Il y a quelques semaines, nous avions pu nous entretenir avec Hironobu Sakaguchi, le créateur de Final Fantasy, en amont du lancement de Fantasian. Ce J-RPG disponible exclusivement via Apple Arcade nous a intrigué, notamment à cause de son parti pris esthétique radical. En intégrant de véritables dioramas dans son univers, cette aventure se crée une identité visuelle forte et originale. Mais Fantasian a-t-il plus à proposer ou n’est-il qu’un exercice de style de la part d’un développeur en quête de nouveaux moyens d’expression ?
Après plusieurs projets mobiles dont l’excellent Terra Battle, le studio Mistwalker a adhéré au programme Apple Arcade du constructeur à la pomme pour laisser libre cours à sa créativité. Prenant la forme d’un J-RPG traditionnel, Fantasian est à n’en pas douter une des figures de proue du catalogue par abonnement d’Apple. Loin d’un gacha mobile opportuniste ou d’un portage sans ambition, le dernier jeu de Sakaguchi est une véritable aventure s’inscrivant dans la droite lignée des Final Fantasy pré-FFX. Décors « pré-calculés » sur lesquels nous reviendrons, combats au tour par tour, narration centrale, bande-son composée par Nobuo Uematsu… Fantasian sent bon le RPG Squaresoft de l’époque Playstation One. Ce classicisme est flagrant et impacte directement le scénario du titre.
Alors c'est l'histoire d'un héros amnésique...
Le joueur incarne donc Leo, un jeune homme amnésique se réveillant dans une mystérieuse cité mécanique hostile de laquelle il devra s’échapper. Une fois revenu en territoire humain, Leo fait la rencontre de Kina, une jeune fille aux origines inconnues capable de manier la magie. Trouvant l’un chez l’autre une épaule sur laquelle se reposer, ils décident de faire voyage ensemble pour trouver leur voie et tenter d’endiguer la propagation du « Mechteria », une infestation mécanique nocive pour l’homme. Le mot « classique » est un pléonasme pour décrire le pitch de Fantasian. Malgré tout, en conservant une échelle restreinte et en s’intéressant pleinement à ses personnages, il parvient à raconter une histoire prenante et intéressante. Le joueur découvre l’univers et les règles qui le composent aux côtés de héros attachants. Et si l’aventure finit par gagner en envergure au bout d’une dizaine d’heures de jeu, on apprécie que Fantasian prenne la peine d’aborder les origines de chacun de ses personnages clés. Dommage cependant que le budget relativement modeste du titre se fasse sentir lors de ces séquences narratives. De nombreux moments riches en émotion limitent leur mise en scène à un bloc de texte posé sur une illustration. Le tout est toutefois sauvé par la superbe bande-son qui les accompagne. On note également la propension du titre à aller droit au but. Jeu mobile (entre autres) oblige, le joueur ne doit pas être accaparé trop longtemps par des phases de dialogues. Sur ce point, pas de soucis, on ne se sent jamais submergé par de longs échanges textuels.

▸ **CONSIGNE DE TRAVAIL A**: Indiquez si chacune des affirmations suivantes concorde avec la critique de Fantasian ci-dessus, en répondant par oui ou par non et en citant les mots décisifs de celle-ci : (i) Fantasian n'est disponible que via Apple Arcade ; (ii) la bande-son de Fantasian a été composée par Hironobu Sakaguchi ; (iii) Leo fait la rencontre de Kina dans la cité mécanique.
▸ **CONSIGNE DE TRAVAIL B**: Mettez à jour le passage de la critique de Fantasian allant de « Après plusieurs projets » jusqu'à « d'un héros amnésique... » inclus, en remplaçant « Mistwalker » par « Mistwalker Corporation ».

▸ **ENREGISTREMENTS AFFICHÉS**:
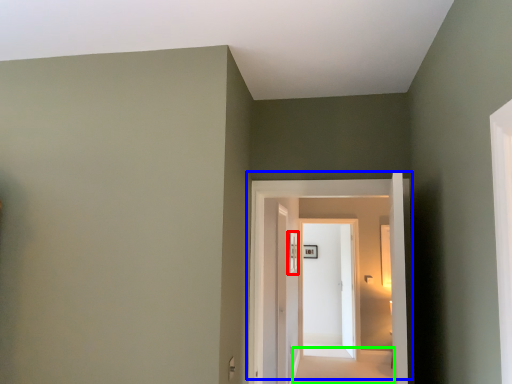
Question: Which object is the closest to the window (highlighted by a red box)? Choose among these: door (highlighted by a blue box) or path (highlighted by a green box).

Choices:
 (A) door
 (B) path

Answer: (A)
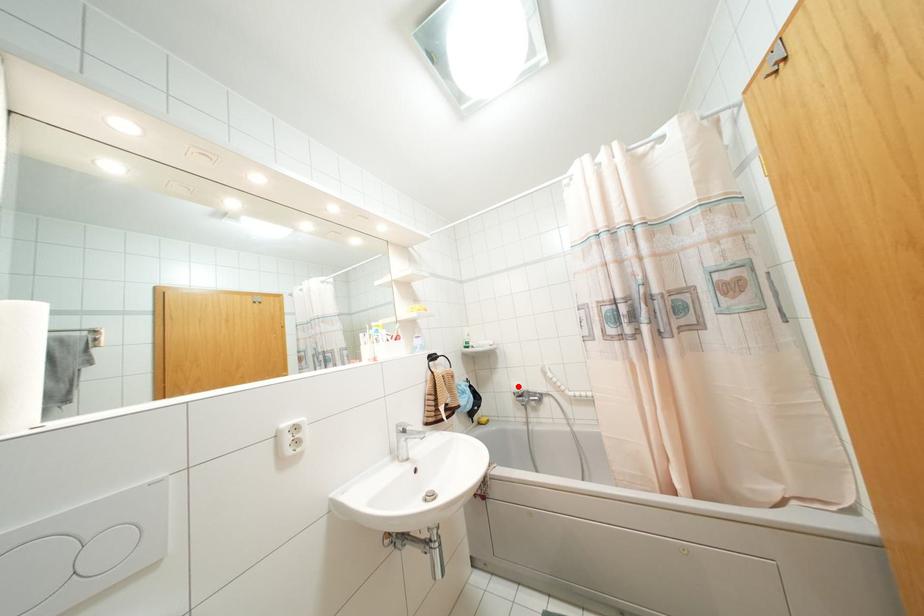
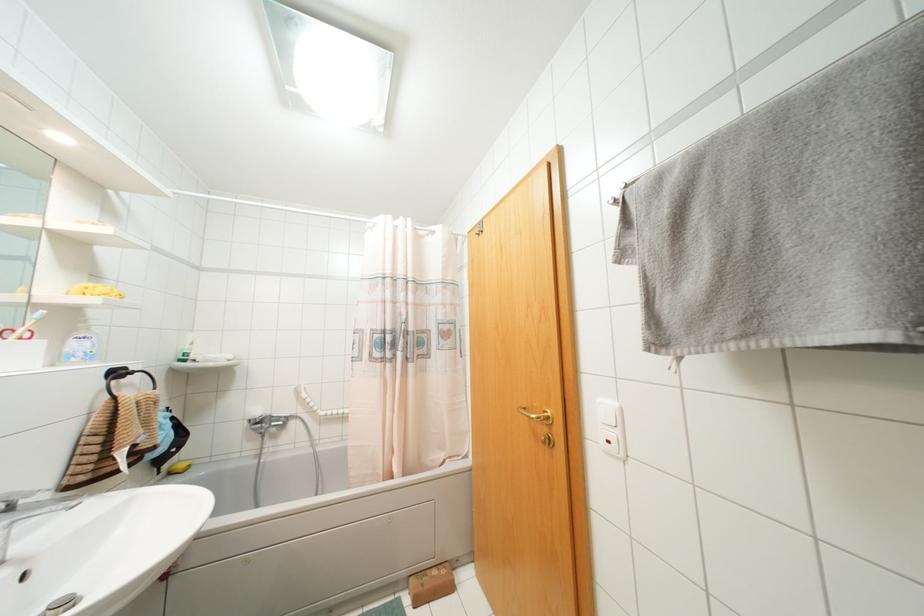
In the second image, find the point that corresponds to the highlighted location in the first image.

(258, 411)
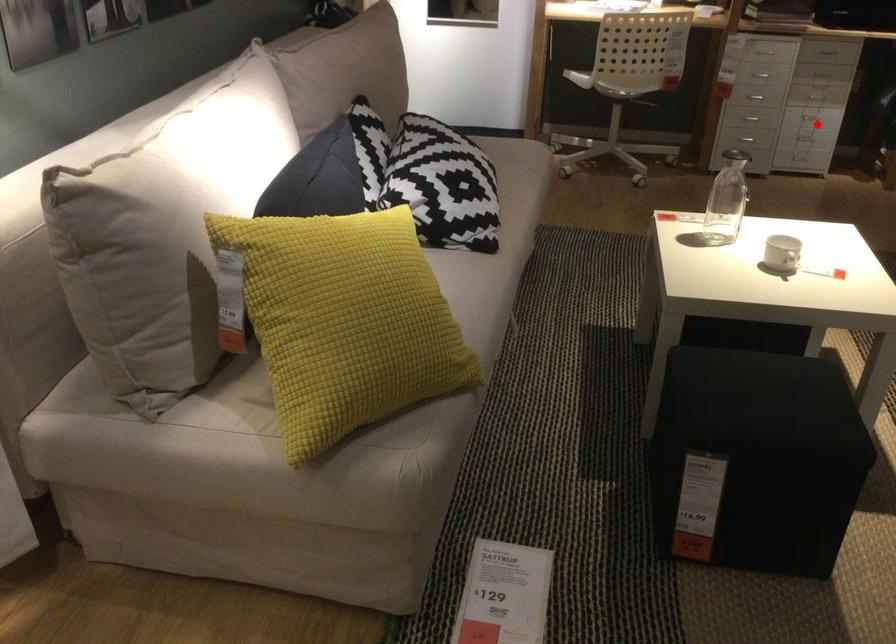
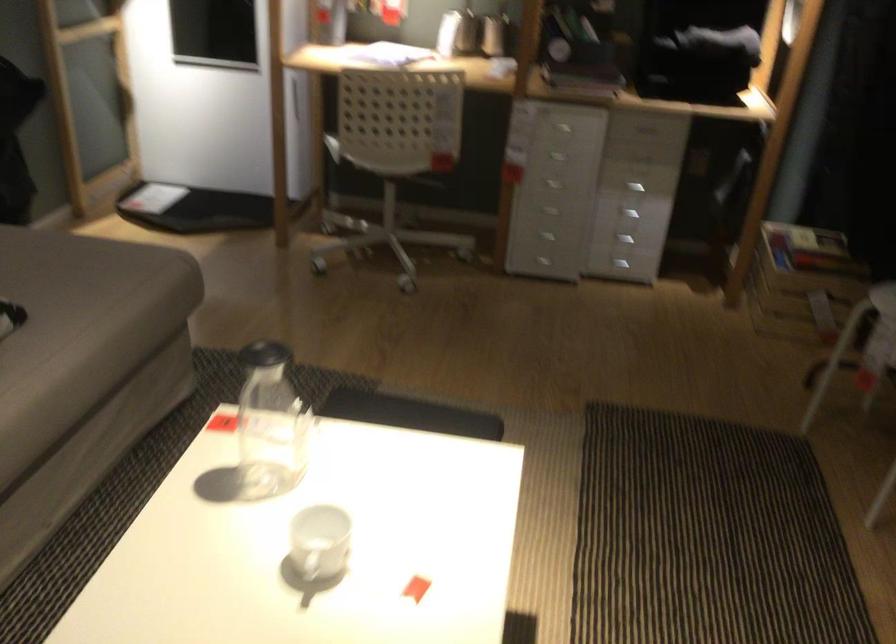
In the second image, find the point that corresponds to the highlighted location in the first image.

(625, 240)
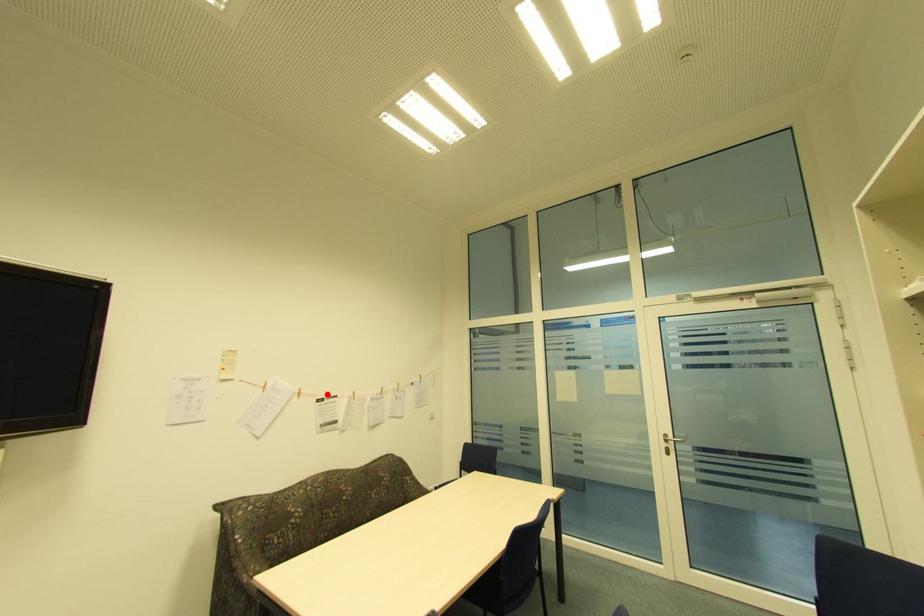
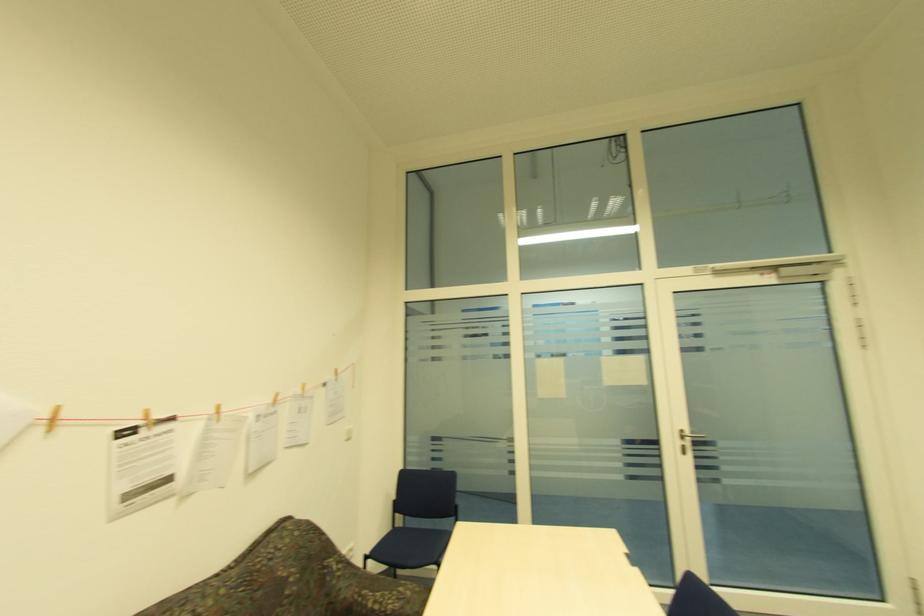
Locate, in the second image, the point that corresponds to the highlighted location in the first image.

(141, 416)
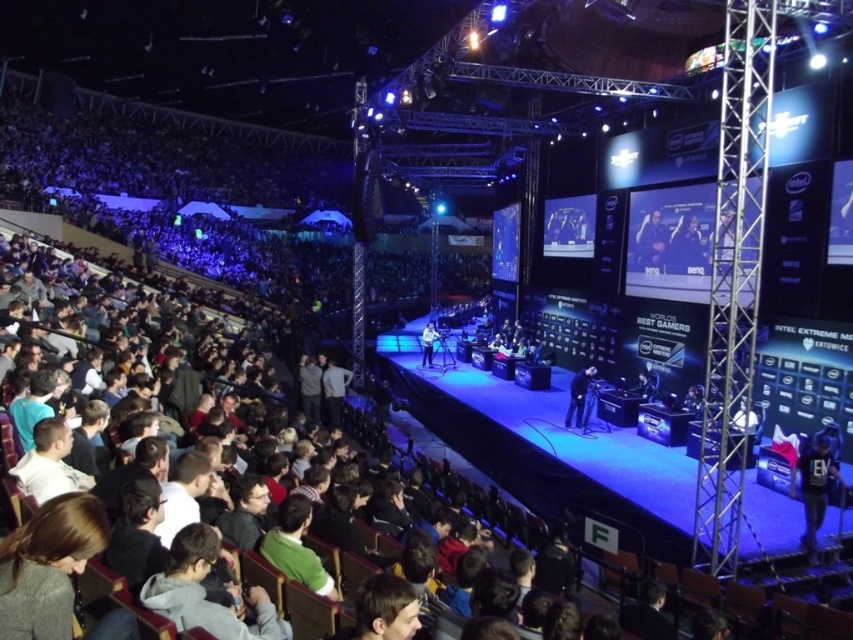
Question: Which of the following is the closest to the observer?

Choices:
 (A) black fabric at center
 (B) dark blue leather jacket at center

Answer: (A)

Question: Which of the following is the farthest from the observer?

Choices:
 (A) dark gray suit at center
 (B) black fabric at center
 (C) smooth skin face at upper center
 (D) light blue shirt at center

Answer: (D)

Question: Is smooth skin face at upper center thinner than dark gray suit at center?

Choices:
 (A) no
 (B) yes

Answer: (B)

Question: Where is dark gray suit at center located in relation to light blue shirt at center in the image?

Choices:
 (A) below
 (B) above

Answer: (A)

Question: Is black fabric at center thinner than dark blue leather jacket at center?

Choices:
 (A) no
 (B) yes

Answer: (A)

Question: Among these objects, which one is farthest from the camera?

Choices:
 (A) dark gray suit at center
 (B) smooth skin face at upper center
 (C) dark blue leather jacket at center

Answer: (C)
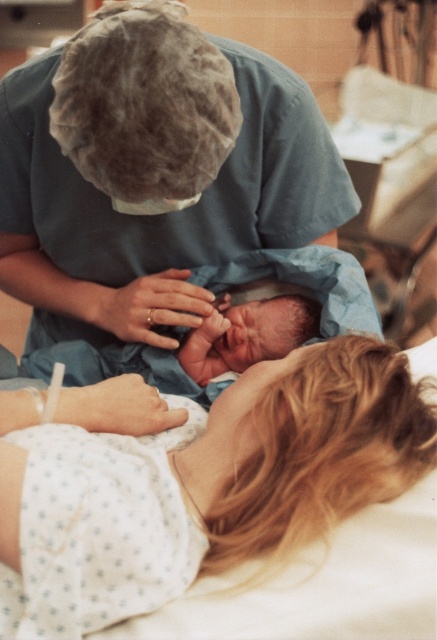
Question: Among these objects, which one is nearest to the camera?

Choices:
 (A) smooth skin newborn at center
 (B) matte blue scrubs at center
 (C) white dotted fabric at lower left

Answer: (C)

Question: Does white dotted fabric at lower left have a lesser width compared to matte blue scrubs at center?

Choices:
 (A) yes
 (B) no

Answer: (A)

Question: Among these points, which one is nearest to the camera?

Choices:
 (A) (239, 244)
 (B) (222, 346)
 (C) (250, 401)

Answer: (C)

Question: Which object appears closest to the camera in this image?

Choices:
 (A) white dotted fabric at lower left
 (B) smooth skin newborn at center
 (C) matte blue scrubs at center

Answer: (A)

Question: Can you confirm if white dotted fabric at lower left is positioned to the right of smooth skin newborn at center?

Choices:
 (A) no
 (B) yes

Answer: (B)

Question: Is white dotted fabric at lower left smaller than matte blue scrubs at center?

Choices:
 (A) no
 (B) yes

Answer: (B)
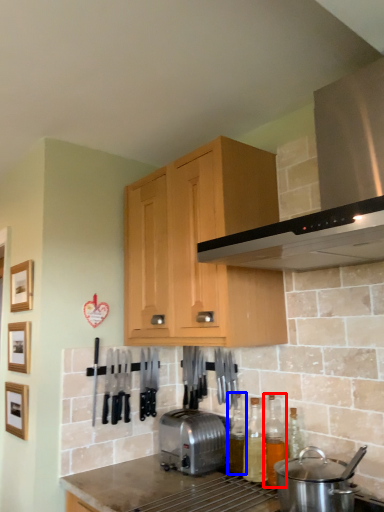
Question: Among these objects, which one is farthest to the camera, bottle (highlighted by a red box) or bottle (highlighted by a blue box)?

Choices:
 (A) bottle
 (B) bottle

Answer: (B)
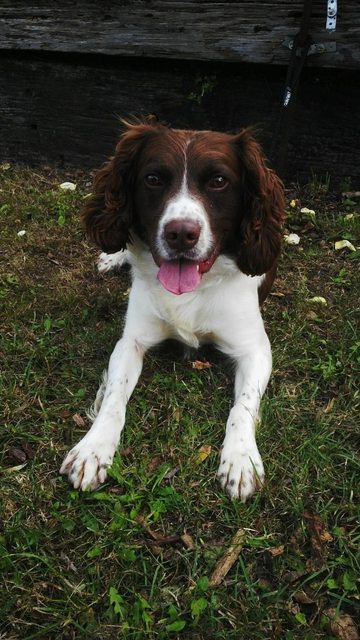
At what (x,y) coordinates should I click in order to perform the action: click on white fur. Please return your answer as a coordinate pair (x, y). Image resolution: width=360 pixels, height=640 pixels. Looking at the image, I should click on (185, 204), (222, 307), (115, 258), (204, 246), (162, 246), (115, 388), (246, 408), (260, 278), (187, 143).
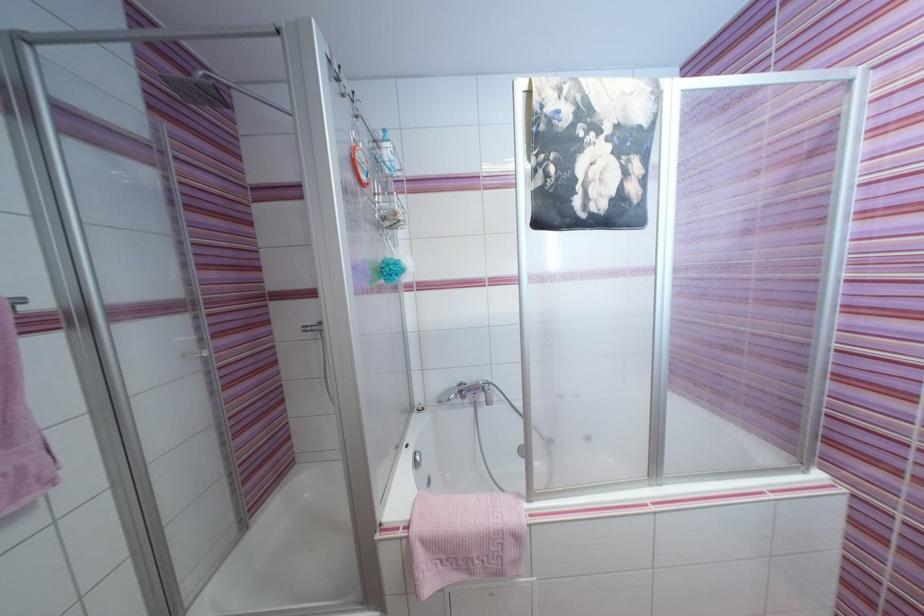
Where is `white pump top`? This screenshot has width=924, height=616. white pump top is located at coordinates click(386, 155).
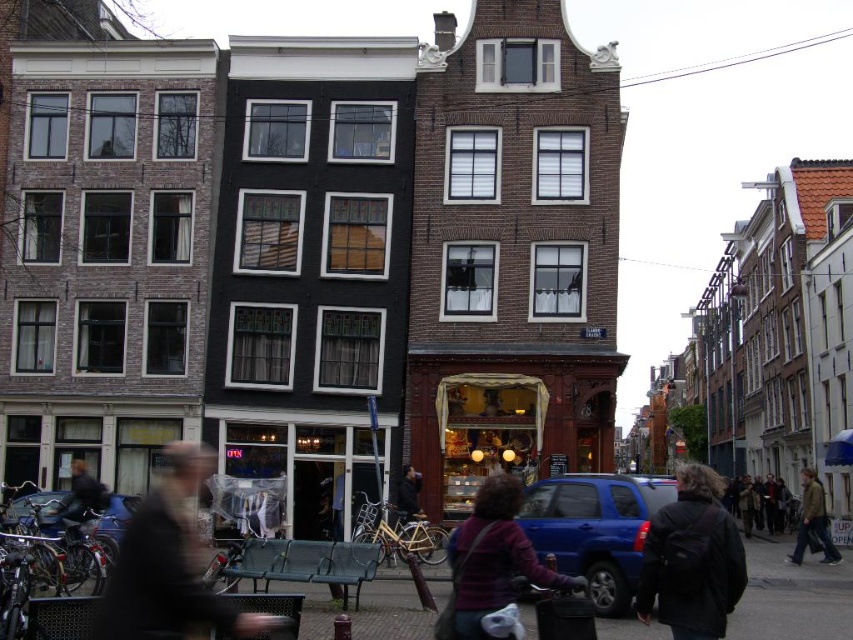
Between blurred plastic bag at center and dark blue jacket at lower left, which one has more height?

With more height is blurred plastic bag at center.

Does blurred plastic bag at center appear on the right side of dark blue jacket at lower left?

Indeed, blurred plastic bag at center is positioned on the right side of dark blue jacket at lower left.

The image size is (853, 640). Describe the element at coordinates (170, 564) in the screenshot. I see `blurred plastic bag at center` at that location.

The image size is (853, 640). Identify the location of blurred plastic bag at center. (170, 564).

Which is behind, point (814, 509) or point (102, 488)?

Point (814, 509)

Is brown leather jacket at lower right bigger than dark blue jacket at lower left?

Correct, brown leather jacket at lower right is larger in size than dark blue jacket at lower left.

The height and width of the screenshot is (640, 853). In order to click on brown leather jacket at lower right in this screenshot , I will do `click(811, 520)`.

Locate an element on the screen. brown leather jacket at lower right is located at coordinates (811, 520).

Is blurred plastic bag at center above blue matte suv at center?

Yes.

Which is in front, point (138, 602) or point (550, 486)?

Point (138, 602)

What do you see at coordinates (170, 564) in the screenshot? The image size is (853, 640). I see `blurred plastic bag at center` at bounding box center [170, 564].

Image resolution: width=853 pixels, height=640 pixels. I want to click on blurred plastic bag at center, so click(x=170, y=564).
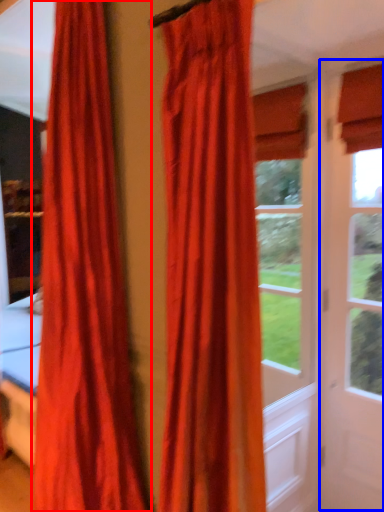
Question: Which object appears closest to the camera in this image, curtain (highlighted by a red box) or screen door (highlighted by a blue box)?

Choices:
 (A) curtain
 (B) screen door

Answer: (A)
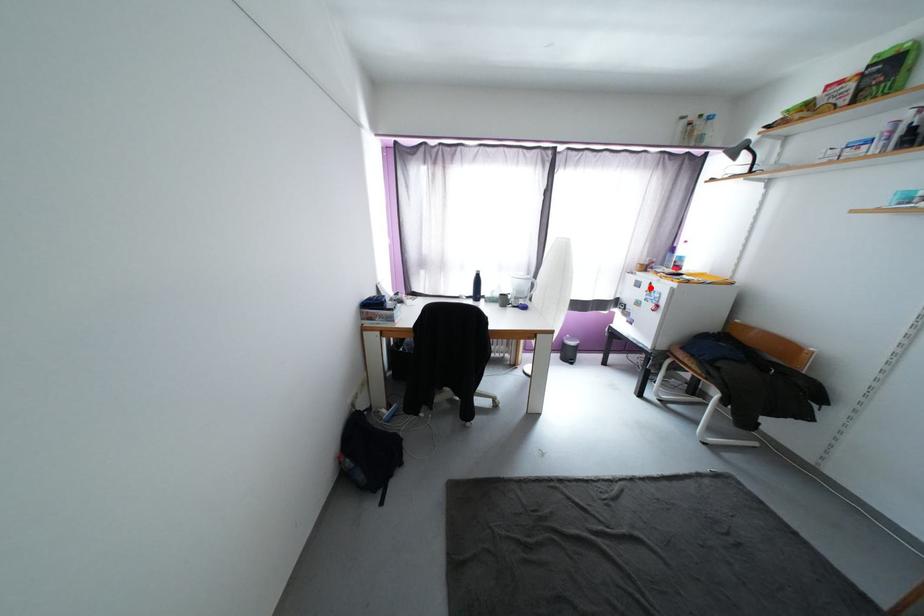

▸ **CORRIGÉ PROPOSÉ A**:
(i) Oui : « Ce J-RPG disponible exclusivement via Apple Arcade ».
(ii) Non : « bande-son composée par Nobuo Uematsu ».
(iii) Non : « Une fois revenu en territoire humain, Leo fait la rencontre de Kina ».

▸ **CORRIGÉ PROPOSÉ B**:
Après plusieurs projets mobiles dont l’excellent Terra Battle, le studio Mistwalker Corporation a adhéré au programme Apple Arcade du constructeur à la pomme pour laisser libre cours à sa créativité. Prenant la forme d’un J-RPG traditionnel, Fantasian est à n’en pas douter une des figures de proue du catalogue par abonnement d’Apple. Loin d’un gacha mobile opportuniste ou d’un portage sans ambition, le dernier jeu de Sakaguchi est une véritable aventure s’inscrivant dans la droite lignée des Final Fantasy pré-FFX. Décors « pré-calculés » sur lesquels nous reviendrons, combats au tour par tour, narration centrale, bande-son composée par Nobuo Uematsu… Fantasian sent bon le RPG Squaresoft de l’époque Playstation One. Ce classicisme est flagrant et impacte directement le scénario du titre.
Alors c'est l'histoire d'un héros amnésique...